Marianne Clark is a Postdoctoral Research Fellow in the Vitalities Lab, Social Policy Research Centre and Centre for Social Research in Health, UNSW Sydney. Her work encompasses physical and digital cultures with an emphasis on women’s and girls’ embodied experiences of movement. Currently Marianne’s work examines the affective dimensions of digital technology use and the ways embodied affects circulate in physical and digital spaces. She is the co-author of Feminist New Materialisms, Sport and Fitness: A Lively Entanglement (Palgrave Macmillan, forthcoming) and co-editor of The Evolving Feminine Ballet Body (University of Alberta Press).

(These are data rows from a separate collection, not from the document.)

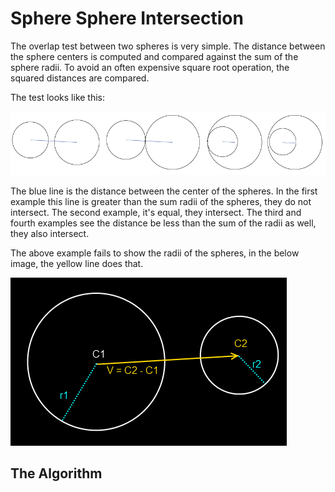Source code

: # Sphere Sphere Intersection

The overlap test between two spheres is very simple. The distance between the sphere centers is computed and compared against the sum of the sphere radii. To avoid an often expensive square root operation, the squared distances are compared.

The test looks like this:

![INT](NhwT6.png)

The blue line is the distance between the center of the spheres. In the first example this line is greater than the sum radii of the spheres, they do not intersect. The second example, it's equal, they intersect. The third and fourth examples see the distance be less than the sum of the radii as well, they also intersect.

The above example fails to show the radii of the spheres, in the below image, the yellow line does that.

![NIT](sphtosph.png)

## The Algorithm
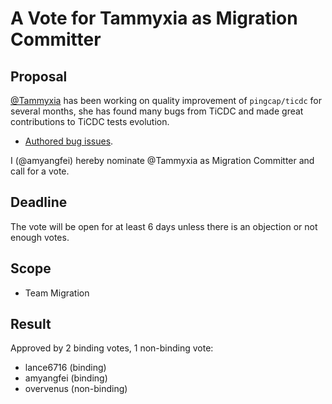 # A Vote for Tammyxia as Migration Committer

## Proposal

[@Tammyxia](https://github.com/Tammyxia) has been working on quality improvement of `pingcap/ticdc` for several months, she has found many bugs from TiCDC and made great contributions to TiCDC tests evolution.

* [Authored bug issues](https://github.com/pingcap/ticdc/issues?q=is%3Aissue+author%3ATammyxia+label%3Atype%2Fbug+).

I (@amyangfei) hereby nominate @Tammyxia as Migration Committer and call for a vote.

## Deadline

The vote will be open for at least 6 days unless there is an objection or not enough votes.

## Scope

* Team Migration

## Result

Approved by 2 binding votes, 1 non-binding vote:

- lance6716 (binding)
- amyangfei (binding)
- overvenus (non-binding)
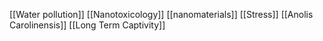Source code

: [[Water pollution]]
[[Nanotoxicology]]
[[nanomaterials]]
[[Stress]]
[[Anolis Carolinensis]]
[[Long Term Captivity]]
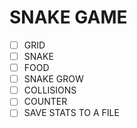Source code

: # SNAKE GAME
- [ ] GRID
- [ ] SNAKE
- [ ] FOOD
- [ ] SNAKE GROW
- [ ] COLLISIONS
- [ ] COUNTER
- [ ] SAVE STATS TO A FILE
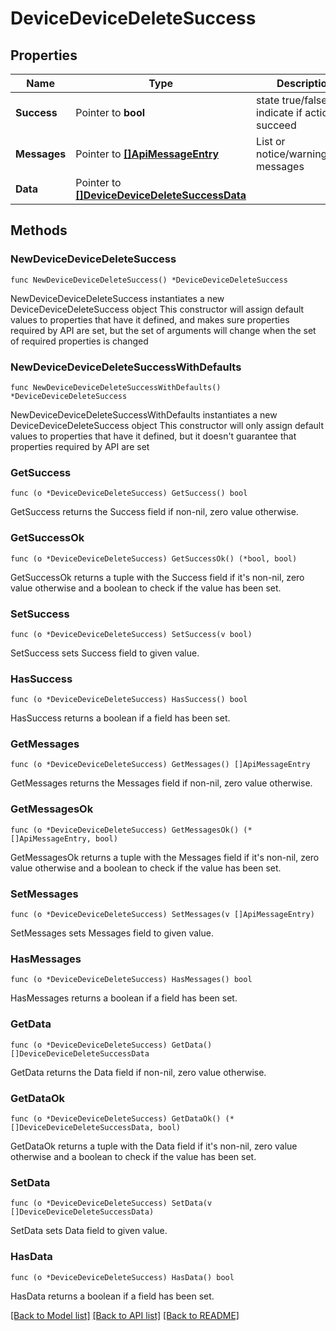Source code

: # DeviceDeviceDeleteSuccess

## Properties

Name | Type | Description | Notes
------------ | ------------- | ------------- | -------------
**Success** | Pointer to **bool** | state true/false indicate if action succeed | [optional] 
**Messages** | Pointer to [**[]ApiMessageEntry**](ApiMessageEntry.md) | List or notice/warning/error messages | [optional] 
**Data** | Pointer to [**[]DeviceDeviceDeleteSuccessData**](DeviceDeviceDeleteSuccessData.md) |  | [optional] 

## Methods

### NewDeviceDeviceDeleteSuccess

`func NewDeviceDeviceDeleteSuccess() *DeviceDeviceDeleteSuccess`

NewDeviceDeviceDeleteSuccess instantiates a new DeviceDeviceDeleteSuccess object
This constructor will assign default values to properties that have it defined,
and makes sure properties required by API are set, but the set of arguments
will change when the set of required properties is changed

### NewDeviceDeviceDeleteSuccessWithDefaults

`func NewDeviceDeviceDeleteSuccessWithDefaults() *DeviceDeviceDeleteSuccess`

NewDeviceDeviceDeleteSuccessWithDefaults instantiates a new DeviceDeviceDeleteSuccess object
This constructor will only assign default values to properties that have it defined,
but it doesn't guarantee that properties required by API are set

### GetSuccess

`func (o *DeviceDeviceDeleteSuccess) GetSuccess() bool`

GetSuccess returns the Success field if non-nil, zero value otherwise.

### GetSuccessOk

`func (o *DeviceDeviceDeleteSuccess) GetSuccessOk() (*bool, bool)`

GetSuccessOk returns a tuple with the Success field if it's non-nil, zero value otherwise
and a boolean to check if the value has been set.

### SetSuccess

`func (o *DeviceDeviceDeleteSuccess) SetSuccess(v bool)`

SetSuccess sets Success field to given value.

### HasSuccess

`func (o *DeviceDeviceDeleteSuccess) HasSuccess() bool`

HasSuccess returns a boolean if a field has been set.

### GetMessages

`func (o *DeviceDeviceDeleteSuccess) GetMessages() []ApiMessageEntry`

GetMessages returns the Messages field if non-nil, zero value otherwise.

### GetMessagesOk

`func (o *DeviceDeviceDeleteSuccess) GetMessagesOk() (*[]ApiMessageEntry, bool)`

GetMessagesOk returns a tuple with the Messages field if it's non-nil, zero value otherwise
and a boolean to check if the value has been set.

### SetMessages

`func (o *DeviceDeviceDeleteSuccess) SetMessages(v []ApiMessageEntry)`

SetMessages sets Messages field to given value.

### HasMessages

`func (o *DeviceDeviceDeleteSuccess) HasMessages() bool`

HasMessages returns a boolean if a field has been set.

### GetData

`func (o *DeviceDeviceDeleteSuccess) GetData() []DeviceDeviceDeleteSuccessData`

GetData returns the Data field if non-nil, zero value otherwise.

### GetDataOk

`func (o *DeviceDeviceDeleteSuccess) GetDataOk() (*[]DeviceDeviceDeleteSuccessData, bool)`

GetDataOk returns a tuple with the Data field if it's non-nil, zero value otherwise
and a boolean to check if the value has been set.

### SetData

`func (o *DeviceDeviceDeleteSuccess) SetData(v []DeviceDeviceDeleteSuccessData)`

SetData sets Data field to given value.

### HasData

`func (o *DeviceDeviceDeleteSuccess) HasData() bool`

HasData returns a boolean if a field has been set.


[[Back to Model list]](../README.md#documentation-for-models) [[Back to API list]](../README.md#documentation-for-api-endpoints) [[Back to README]](../README.md)


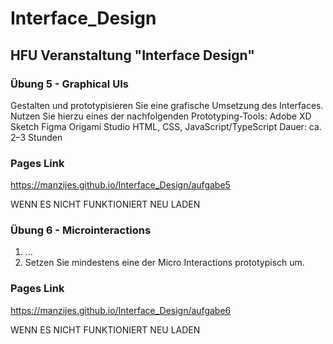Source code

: # Interface_Design

## HFU Veranstaltung "Interface Design"

### Übung 5 - Graphical UIs

Gestalten und prototypisieren Sie eine grafische Umsetzung des Interfaces.
Nutzen Sie hierzu eines der nachfolgenden Prototyping-Tools:
Adobe XD
Sketch
Figma
Origami Studio
HTML, CSS, JavaScript/TypeScript
Dauer: ca. 2–3 Stunden

### Pages Link

https://manzijes.github.io/Interface_Design/aufgabe5

WENN ES NICHT FUNKTIONIERT NEU LADEN

### Übung 6 - Microinteractions

1. ...
2. Setzen Sie mindestens eine der Micro Interactions prototypisch um. 

### Pages Link

https://manzijes.github.io/Interface_Design/aufgabe6

WENN ES NICHT FUNKTIONIERT NEU LADEN
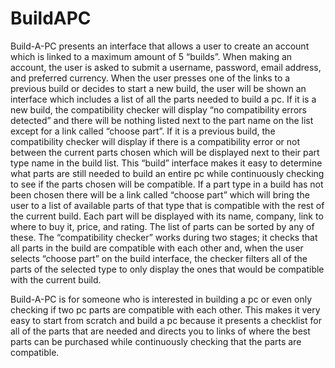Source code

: # BuildAPC

Build-A-PC presents an interface that allows a user to create an account which is linked to a maximum amount of 5 “builds”. When making an account, the user is asked to submit a username, password, email address, and preferred currency. When the user presses one of the links to a previous build or decides to start a new build, the user will be shown an interface which includes a list of all the parts needed to build a pc. If it is a new build, the compatibility checker will display “no compatibility errors detected” and there will be nothing listed next to the part name on the list except for a link called “choose part”. If it is a previous build, the compatibility checker will display if there is a compatibility error or not between the current parts chosen which will be displayed next to their part type name in the build list. This “build” interface makes it easy to determine what parts are still needed to build an entire pc while continuously checking to see if the parts chosen will be compatible. If a part type in a build has not been chosen there will be a link called “choose part” which will bring the user to a list of available parts of that type that is compatible with the rest of the current build. Each part will be displayed with its name, company, link to where to buy it, price, and rating. The list of parts can be sorted by any of these. The “compatibility checker” works during two stages; it checks that all parts in the build are compatible with each other and, when the user selects “choose part” on the build interface, the checker filters all of the parts of the selected type to only display the ones that would be compatible with the current build.

Build-A-PC is for someone who is interested in building a pc or even only checking if two pc parts are compatible with each other. This makes it very easy to start from scratch and build a pc because it presents a checklist for all of the parts that are needed and directs you to links of where the best parts can be purchased while continuously checking that the parts are compatible.
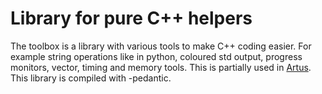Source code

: # Library for pure C++ helpers

The toolbox is a library with various tools to make C++ coding easier.
For example string operations like in python, coloured std output, progress
monitors, vector, timing and memory tools. This is partially used
in [Artus](https://github.com/artus-analysis/Artus).
This library is compiled with -pedantic.
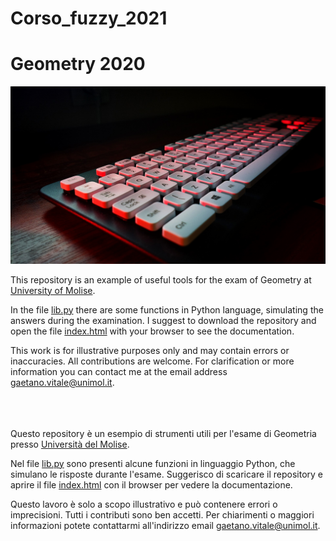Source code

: # Corso_fuzzy_2021
# Geometry 2020

![](Keyboard.jpg)

This repository is an example of useful tools for the exam of Geometry at [University of Molise](https://www2.dipmedicina.unimol.it/ingegneria-medica/). 

In the file [lib.py](code/lib.py) there are some functions in Python language, simulating the answers during the examination. I suggest to download the repository and open the file [index.html](/docs/build/html/index.html) with your browser to see the documentation.

This work is for illustrative purposes only and may contain errors or inaccuracies. All contributions are welcome. For clarification or more information you can contact me at the email address gaetano.vitale@unimol.it.

\
\
\
Questo repository è un esempio di strumenti utili per l'esame di Geometria presso [Università del Molise](https://www2.dipmedicina.unimol.it/ingegneria-medica/).

Nel file [lib.py](code/lib.py) sono presenti alcune funzioni in linguaggio Python, che simulano le risposte durante l'esame. Suggerisco di scaricare il repository e aprire il file [index.html](/docs/build/html/index.html) con il browser per vedere la documentazione.

Questo lavoro è solo a scopo illustrativo e può contenere errori o imprecisioni. Tutti i contributi sono ben accetti. Per chiarimenti o maggiori informazioni potete contattarmi all'indirizzo email gaetano.vitale@unimol.it.
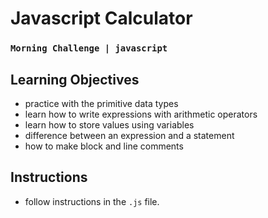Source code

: # Javascript Calculator
### `Morning Challenge | javascript`

## Learning Objectives
- practice with the primitive data types
- learn how to write expressions with arithmetic operators
- learn how to store values using variables
- difference between an expression and a statement
- how to make block and line comments

## Instructions
- follow instructions in the `.js` file.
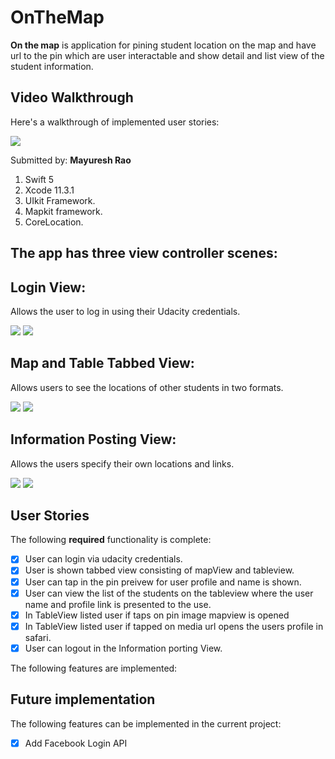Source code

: # OnTheMap

**On the map** is  application for pining student location on the map and have url to the pin which are user interactable and show detail and list view of the student information.

## Video Walkthrough 

Here's a walkthrough of implemented user stories:

![](gif/OnTheMap2.gif)

Submitted by: **Mayuresh Rao**

1. Swift 5 
2. Xcode 11.3.1 
1. UIkit Framework.
2. Mapkit framework.
3. CoreLocation.

## The app has three view controller scenes:

## Login View:

Allows the user to log in using their Udacity credentials.</u>

![](gif/1.png)
![](gif/2.png)

## Map and Table Tabbed View:

Allows users to see the locations of other students in two formats.  

![](gif/3.png) ![](gif/4.png)

## Information Posting View:

Allows the users specify their own locations and links.

![](gif/5.png) ![](gif/6.png)

## User Stories

The following **required** functionality is complete:

* [x] User can login via udacity credentials.
* [x] User is shown tabbed view consisting of mapView and tableview.
* [x] User can tap in the pin preivew for user profile and name is shown.
* [x] User can view the list of the students on the tableview where the user name and profile link is presented to the use.
* [x] In TableView listed user if taps on pin image mapview is opened
* [x] In TableView listed user if tapped on media url opens the users profile in safari.
* [x] User can logout in the  Information porting View.

The following features are implemented:

## Future implementation
The following features can be implemented in the current project:
* [x] Add Facebook Login API







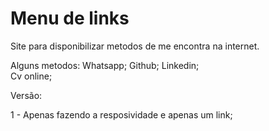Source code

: # Menu de links
Site para disponibilizar metodos de me encontra na internet.

Alguns metodos:
  Whatsapp; 
  Github; 
  Linkedin;  
  Cv online;

Versão:

  1 - Apenas fazendo a resposividade e apenas um link;

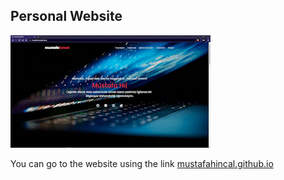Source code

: ## Personal Website

![](./gif/website.gif)

You can go to the website using the link
[mustafahincal.github.io](https://mustafahincal.github.io/)
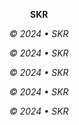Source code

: <p align="center"><strong>SKR</strong></p>
<p align="center"><em>© 2024 • SKR</em></p>

<p align="center"><em>© 2024 • SKR</em></p>
<p align="center"><em>© 2024 • SKR</em></p>
<p align="center"><em>© 2024 • SKR</em></p>
<p align="center"><em>© 2024 • SKR</em></p>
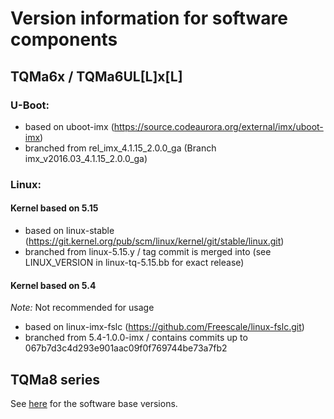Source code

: # Version information for software components

## TQMa6x / TQMa6UL[L]x[L]
### U-Boot:

* based on uboot-imx (https://source.codeaurora.org/external/imx/uboot-imx)
* branched from rel_imx_4.1.15_2.0.0_ga (Branch imx_v2016.03_4.1.15_2.0.0_ga)

### Linux:

#### Kernel based on 5.15

* based on linux-stable (https://git.kernel.org/pub/scm/linux/kernel/git/stable/linux.git)
* branched from linux-5.15.y / tag commit is merged into (see LINUX_VERSION in linux-tq-5.15.bb for exact release)

#### Kernel based on 5.4

_Note:_ Not recommended for usage

* based on linux-imx-fslc (https://github.com/Freescale/linux-fslc.git)
* branched from 5.4-1.0.0-imx / contains commits up to 067b7d3c4d293e901aac09f0f769744be73a7fb2

## TQMa8 series
See [here](./README.TQMa8.SoftwareVersions.md) for the software base versions.
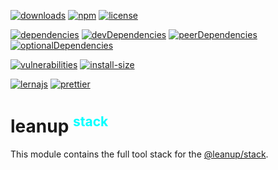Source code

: [![downloads][downloads]][downloads-url]
[![npm][npm]][npm-url]
[![license][license]][license-url]

[![dependencies][dependencies]][dependencies-url]
[![devDependencies][devdependencies]][devdependencies-url]
[![peerDependencies][peerdependencies]][peerdependencies-url]
[![optionalDependencies][optionaldependencies]][optionaldependencies-url]

[![vulnerabilities][vulnerabilities]][vulnerabilities-url]
[![install-size][install-size]][install-size-url]

[![lernajs][lernajs]][lernajs-url]
[![prettier][prettier]][prettier-url]

[leanup]: https://leanupjs.org/assets/logo.svg
[leanup-url]: https://leanupjs.org
[downloads]: https://img.shields.io/npm/dt/@leanup/stack.svg
[downloads-url]: https://npmcharts.com/compare/@leanup/stack
[npm]: https://img.shields.io/npm/v/@leanup/stack
[npm-url]: https://www.npmjs.com/package/@leanup/stack
[license]: https://img.shields.io/npm/l/@leanup/stack
[license-url]: https://github.com/leanupjs/leanup/blob/master/LICENSE
[dependencies]: https://david-dm.org/leanupjs/leanup/release%2F1.1/status.svg?path=packages/stack/core
[dependencies-url]: https://david-dm.org/leanupjs/leanup/release%2F1.1?path=packages/stack/core
[devdependencies]: https://img.shields.io/david/dev/leanupjs/leanup?path=packages/stack/core
[devdependencies-url]: https://david-dm.org/leanupjs/leanup/release%2F1.1?path=packages/stack/core&type=dev
[peerdependencies]: https://img.shields.io/david/peer/leanupjs/leanup?path=packages/stack/core
[peerdependencies-url]: https://david-dm.org/leanupjs/leanup/release%2F1.1?path=packages/stack/core&type=peer
[optionaldependencies]: https://img.shields.io/david/optional/leanupjs/leanup?path=packages/stack/core
[optionaldependencies-url]: https://david-dm.org/leanupjs/leanup/release%2F1.1?path=packages/stack/core&type=optional
[vulnerabilities]: https://snyk.io/test/npm/@leanup/stack/badge.svg
[vulnerabilities-url]: https://snyk.io/test/npm/@leanup/stack
[install-size]: https://packagephobia.now.sh/badge?p=@leanup/stack
[install-size-url]: https://packagephobia.now.sh/result?p=@leanup/stack
[lernajs]: https://img.shields.io/badge/managed%20with-lerna-blueviolet
[lernajs-url]: https://lerna.js.org
[prettier]: https://img.shields.io/badge/code_style-prettier-ff69b4.svg
[prettier-url]: https://prettier.io

<h1>leanup
<sup style="color: #0ff; font-size: 75%">stack</sup></h1>

This module contains the full tool stack for the [@leanup/stack].

[webpack]: https://webpack.js.org
[@leanup/stack]: https://leanupjs.org/#/modules/@leanup/stack
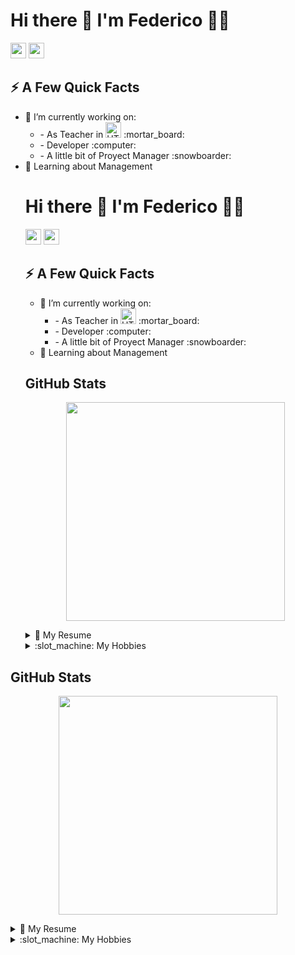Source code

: <h1>
  Hi there 👋 I'm Federico 👨‍💻
</h1>
<p>
<a href="https://www.linkedin.com/in/federico-madoery"><img src="https://img.shields.io/badge/linkedin-%230077B5.svg?&style=for-the-badge&logo=linkedin&logoColor=white" height=25></a> <a href="https://es.stackoverflow.com/users/69913/federico-madoery?tab=profile"><img src="https://img.shields.io/badge/stack%20overflow-FE7A16?logo=stack-overflow&logoColor=white&style=for-the-badge" height=25></a>
</p>

<h2> 
  ⚡️ A Few Quick Facts
</h2> 

<ul>
<li>🔭 I’m currently working on: 
  <ul>
    <li>
  - As Teacher in <a href="https://www.frsf.utn.edu.ar/"><img src="https://www.frsf.utn.edu.ar/templates/utn17/img/utnsantafe-color.png" height=25 alt="UTN"></a> :mortar_board:
      </li>
    <li>
  - Developer :computer:
      </li>
    <li>
  - A little bit of Proyect Manager :snowboarder:
      </li>
  </ul>
  </li>
<li>🌱 Learning about Management</li><h1>
    Hi there 👋 I'm Federico 👨‍💻
</h1>
<p>
    <a href="https://www.linkedin.com/in/federico-madoery"><img
            src="https://img.shields.io/badge/linkedin-%230077B5.svg?&style=for-the-badge&logo=linkedin&logoColor=white"
            height=25></a> <a href="https://es.stackoverflow.com/users/69913/federico-madoery?tab=profile"><img
        src="https://img.shields.io/badge/stack%20overflow-FE7A16?logo=stack-overflow&logoColor=white&style=for-the-badge"
        height=25></a>
</p>

<h2>
    ⚡️ A Few Quick Facts
</h2>

<ul>
    <li>🔭 I’m currently working on:
        <ul>
            <li>
                - As Teacher in <a href="https://www.frsf.utn.edu.ar/"><img
                    src="https://www.frsf.utn.edu.ar/templates/utn17/img/utnsantafe-color.png" height=25 alt="UTN"></a>
                :mortar_board:
            </li>
            <li>
                - Developer :computer:
            </li>
            <li>
                - A little bit of Proyect Manager :snowboarder:
            </li>
        </ul>
    </li>
    <li>🌱 Learning about Management</li>
</ul>

<h2>GitHub Stats</h2>

<p align='center'>
    <a href="#"><img
            src="https://github-readme-stats.vercel.app/api?username=FedeMadoery&show_icons=true&count_private=true&theme=dark"
            width="350"></a>
</p>

<details>
    <summary>📃 My Resume</summary>

</details>
<details>
    <summary>:slot_machine: My Hobbies</summary>

</details>
</ul>

<h2>GitHub Stats</h2>

<p align='center'>
  <a href="#"><img src="https://github-readme-stats.vercel.app/api?username=FedeMadoery&show_icons=true&count_private=true&theme=dark" width="350"></a>
</p>

<details>
  <summary>📃 My Resume</summary>
  
</details>
<details>
  <summary>:slot_machine: My Hobbies</summary>
  
</details>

Clare Southerton is a Postdoctoral Research Fellow in the Vitalities Lab, Social Policy Research Centre and Centre for Social Research in Health, UNSW Sydney. Her published research has explored the intersections of social media, privacy, surveillance and sexuality. Her current research projects are focused on how intimacy and collective affects are cultivated on platforms and with devices, and potentials in these spaces for health and sexuality education. Her work has been published in New Media & Society, Social Media + Society and Girlhood Studies.
Ash Watson is a Postdoctoral Research Fellow in the Vitalities Lab, Social Policy Research Centre and Centre for Social Research in Health, UNSW Sydney. A former doctoral Endeavour Research Fellow, she now works on an Australian Research Council funded project exploring how people make sense of/with personal data-generating technologies. She is an internationally recognised leader in creative public sociology for her work with fiction and zines. Her debut novel Into the Sea was published in 2020. Her scholarly work has appeared in Cultural Sociology, Qualitative Research and the American Journal of Cultural Sociology.